**TASK ITEM A**
From the thread on small white fuzzy flying bugs, list every feature of the bugs' appearance that the opening post describes.
**TASK ITEM B**
Answer these questions from the thread on small white fuzzy flying bugs:
(i) In which season does the opening post say the bugs are seen?
(ii) What insect does PhilinYuma suggest the bugs might be?
(iii) What does the edit to PhilinYuma's post suggest searching for, and in which results?
**TASK ITEM C**
Resume the thread on small white fuzzy flying bugs at the point where it stops.

# Small white fuzzy flying bugs



## Mr.Mantid (Mar 1, 2011)

Greetings Fellow Mantis Handlers,

Every once in a while during summer, I notice these small white fuzzy bugs flying around. They also have wings and legs. They kind of look like bits of cotton floating around. Does anyone know the common name and perhaps the scientific name for these little creatures? I'm just wondering out of curiosity. Thanks.

Mr. Mantid


----------



## PhilinYuma (Mar 1, 2011)

Sounds like a woolly aphid to me, Mr M. Try this: http://www.extension...oollyaphid.html

What made you think of 'em in the middle of winter?

Edit: Also, you can google &lt;wooly aphid&gt; and hit images. Little white fluffy things with wings and legs everywhere!


----------



## Mr.Mantid (Mar 1, 2011)

PhilinYuma said:


> Sounds like a woolly aphid to me, Mr M. Try this: http://www.extension...oollyaphid.html
> 
> What made you think of 'em in the middle of winter?

**LISTED RECORDS**
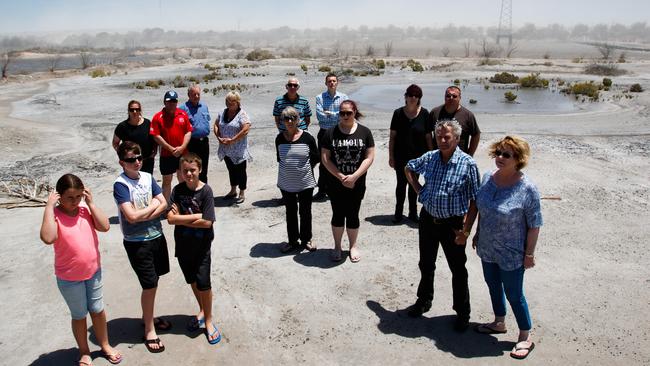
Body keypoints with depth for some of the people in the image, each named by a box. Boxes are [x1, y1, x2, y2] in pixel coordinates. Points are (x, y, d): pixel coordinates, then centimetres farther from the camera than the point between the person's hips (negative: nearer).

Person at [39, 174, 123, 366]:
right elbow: (48, 238, -37)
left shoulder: (85, 209, -5)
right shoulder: (55, 215, -18)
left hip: (93, 271, 3)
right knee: (79, 315, 15)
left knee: (98, 310, 18)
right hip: (69, 278, -3)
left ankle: (105, 345, 38)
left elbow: (105, 226, -16)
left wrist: (91, 203, -17)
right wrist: (49, 207, -32)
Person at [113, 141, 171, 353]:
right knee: (150, 285, -1)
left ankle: (148, 316, 39)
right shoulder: (121, 185, -16)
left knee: (153, 281, 18)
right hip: (137, 242, -6)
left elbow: (164, 204, -1)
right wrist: (153, 206, -10)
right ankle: (149, 330, 16)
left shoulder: (148, 177, 3)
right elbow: (131, 216, -25)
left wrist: (143, 216, -16)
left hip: (157, 236, 6)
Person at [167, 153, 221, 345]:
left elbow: (207, 222, -19)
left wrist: (181, 219, -15)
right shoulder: (178, 190, -5)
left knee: (203, 282, -3)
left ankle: (208, 320, 18)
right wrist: (196, 216, -21)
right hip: (183, 243, 4)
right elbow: (170, 218, -14)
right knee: (192, 280, 18)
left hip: (201, 244, -4)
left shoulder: (206, 191, -14)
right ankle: (202, 311, 41)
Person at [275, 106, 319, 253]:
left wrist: (305, 168, 0)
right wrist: (289, 168, 2)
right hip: (286, 183, 2)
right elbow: (279, 158, 9)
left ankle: (306, 239, 28)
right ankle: (293, 241, 26)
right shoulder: (280, 138, -2)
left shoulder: (307, 138, -9)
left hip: (305, 182, -2)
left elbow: (315, 158, -1)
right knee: (290, 212, 13)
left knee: (305, 212, 11)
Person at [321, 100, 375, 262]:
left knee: (352, 215, 10)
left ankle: (353, 246, 27)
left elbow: (369, 157, -5)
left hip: (357, 184, 0)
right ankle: (337, 246, 26)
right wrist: (341, 176, -14)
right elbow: (325, 158, -5)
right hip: (335, 183, 0)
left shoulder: (364, 132, -2)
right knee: (338, 215, 10)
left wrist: (354, 176, -15)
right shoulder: (331, 133, -2)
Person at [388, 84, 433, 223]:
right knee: (401, 184, 7)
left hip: (418, 156, 0)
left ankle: (413, 212, 25)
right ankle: (398, 212, 20)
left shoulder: (424, 113, -5)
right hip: (400, 156, 0)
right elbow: (392, 136, -1)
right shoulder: (398, 113, -4)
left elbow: (428, 136, -1)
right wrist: (391, 156, -3)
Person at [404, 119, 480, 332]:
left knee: (458, 270, 8)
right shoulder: (429, 158, -2)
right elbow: (409, 168, 18)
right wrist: (418, 189, 5)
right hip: (428, 219, 4)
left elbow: (474, 200, -11)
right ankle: (424, 301, 41)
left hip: (452, 224, -4)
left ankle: (462, 313, 25)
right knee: (426, 265, 20)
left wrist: (466, 227, -15)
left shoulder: (467, 164, -14)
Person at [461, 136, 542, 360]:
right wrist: (477, 234, 15)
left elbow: (534, 225, -15)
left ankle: (526, 337, 27)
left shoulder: (526, 188, -21)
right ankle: (499, 323, 45)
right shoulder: (488, 178, -4)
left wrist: (529, 254, -12)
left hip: (511, 254, -6)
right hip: (487, 249, 6)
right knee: (493, 285, 22)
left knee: (514, 294, 7)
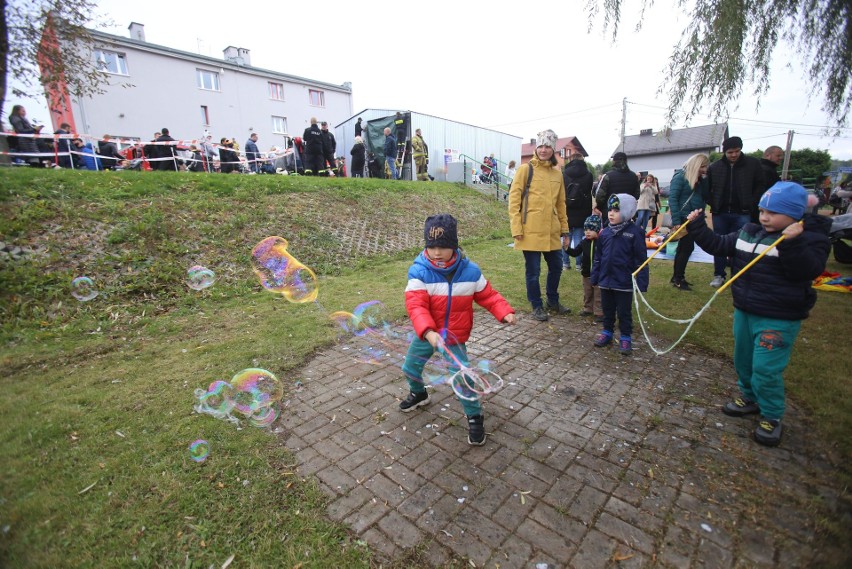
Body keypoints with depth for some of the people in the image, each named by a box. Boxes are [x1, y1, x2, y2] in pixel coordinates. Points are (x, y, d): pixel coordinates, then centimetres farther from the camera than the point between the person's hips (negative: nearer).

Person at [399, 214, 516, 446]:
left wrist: (505, 312, -17)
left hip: (455, 337, -1)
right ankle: (418, 393, 54)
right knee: (410, 367, 19)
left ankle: (475, 417, 21)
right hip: (426, 334, 2)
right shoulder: (419, 272, -20)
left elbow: (488, 295, -1)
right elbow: (416, 305, -29)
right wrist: (428, 331, -44)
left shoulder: (470, 271, -13)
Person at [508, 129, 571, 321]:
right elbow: (514, 199, -7)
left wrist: (564, 229, 15)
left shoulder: (557, 173, 13)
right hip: (531, 231, -6)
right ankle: (537, 306, 19)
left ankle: (553, 301, 35)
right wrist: (516, 228, -14)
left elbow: (561, 204, 17)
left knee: (556, 267, 15)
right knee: (533, 271, 3)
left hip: (552, 231, 6)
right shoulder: (526, 169, -3)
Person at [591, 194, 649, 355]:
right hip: (606, 280, 4)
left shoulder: (634, 232, -10)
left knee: (624, 312, 8)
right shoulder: (604, 232, 3)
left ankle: (625, 337, 23)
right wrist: (595, 278, 8)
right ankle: (607, 332, 33)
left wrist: (641, 283, -12)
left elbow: (641, 260, -9)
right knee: (607, 310, 17)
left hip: (624, 283, -4)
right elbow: (598, 257, 9)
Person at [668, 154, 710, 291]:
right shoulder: (680, 176, -9)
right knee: (688, 247, -9)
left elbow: (705, 196, 12)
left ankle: (677, 277, 18)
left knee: (684, 247, 11)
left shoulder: (699, 179, 14)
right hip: (684, 218, -8)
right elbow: (672, 198, -16)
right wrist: (676, 221, -22)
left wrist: (704, 180, 0)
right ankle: (678, 279, 0)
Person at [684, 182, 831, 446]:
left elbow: (807, 270, -26)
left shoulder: (811, 238, -12)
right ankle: (749, 397, 40)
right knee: (743, 360, 19)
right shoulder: (748, 232, 4)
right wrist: (697, 227, 0)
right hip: (744, 311, 7)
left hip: (779, 319, -6)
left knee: (765, 368, -5)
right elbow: (718, 245, 10)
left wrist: (792, 244, -39)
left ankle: (772, 416, 16)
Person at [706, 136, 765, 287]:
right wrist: (712, 203, 3)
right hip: (720, 213, 1)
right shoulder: (714, 167, 2)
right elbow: (707, 188, 13)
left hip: (742, 213, -1)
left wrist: (751, 203, -3)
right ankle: (719, 275, 17)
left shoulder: (752, 164, 0)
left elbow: (760, 186, 6)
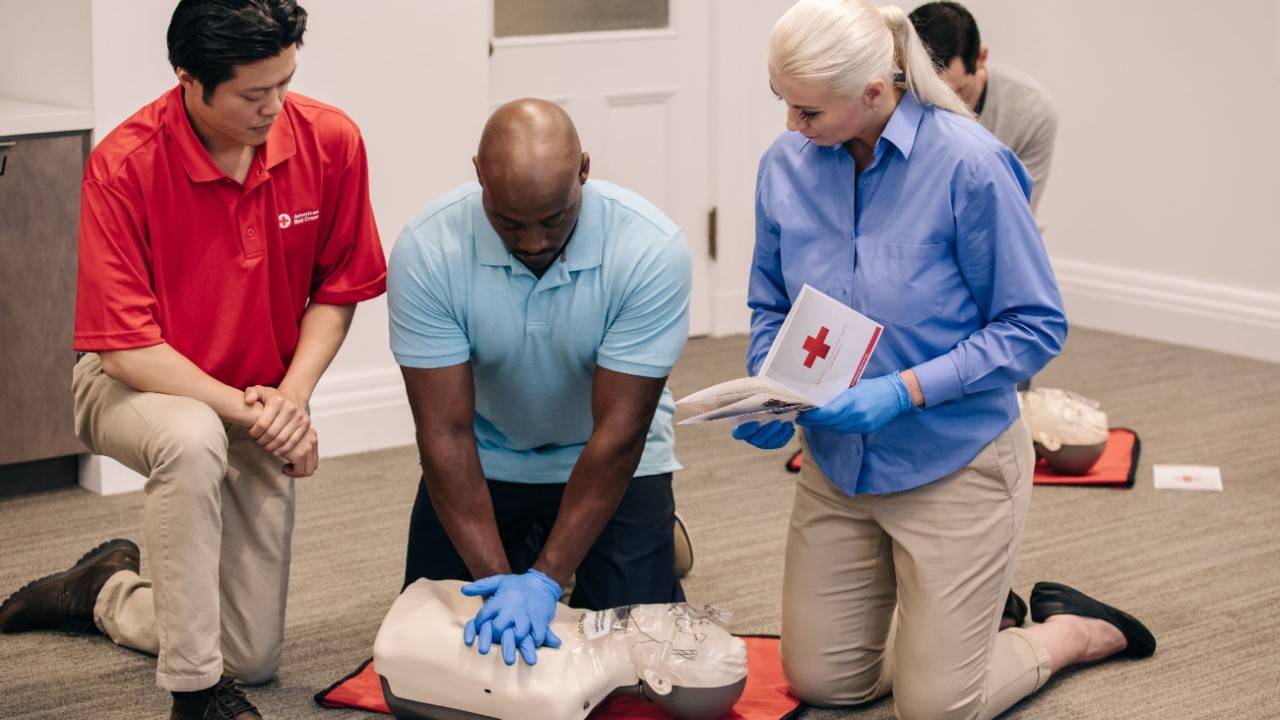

**RESULT A**
- Small
- White
- Fuzzy
- Have wings
- Have legs
- Look like bits of cotton floating around

**RESULT B**
(i) Summer.
(ii) A woolly aphid.
(iii) Searching Google for "wooly aphid" and looking at the image results.

**RESULT C**
> 
> Edit: Also, you can google &lt;wooly aphid&gt; and hit images. Little white fluffy things with wings and legs everywhere!


Bingo. I remember them seeing them quite often in my childhood but not as much now. I am applying to college which requires two essays, and as I was brainstorming inspiring things from my childhood for the essay, that memory surfaced up. Then curiosity struck me so I had to ask.

Thanks,

Mr.Mantid


----------



## Peter Clausen (Mar 2, 2011)

I see them frequently in the summer and fall up here in Oregon. They have a definite bluish color when they're flying.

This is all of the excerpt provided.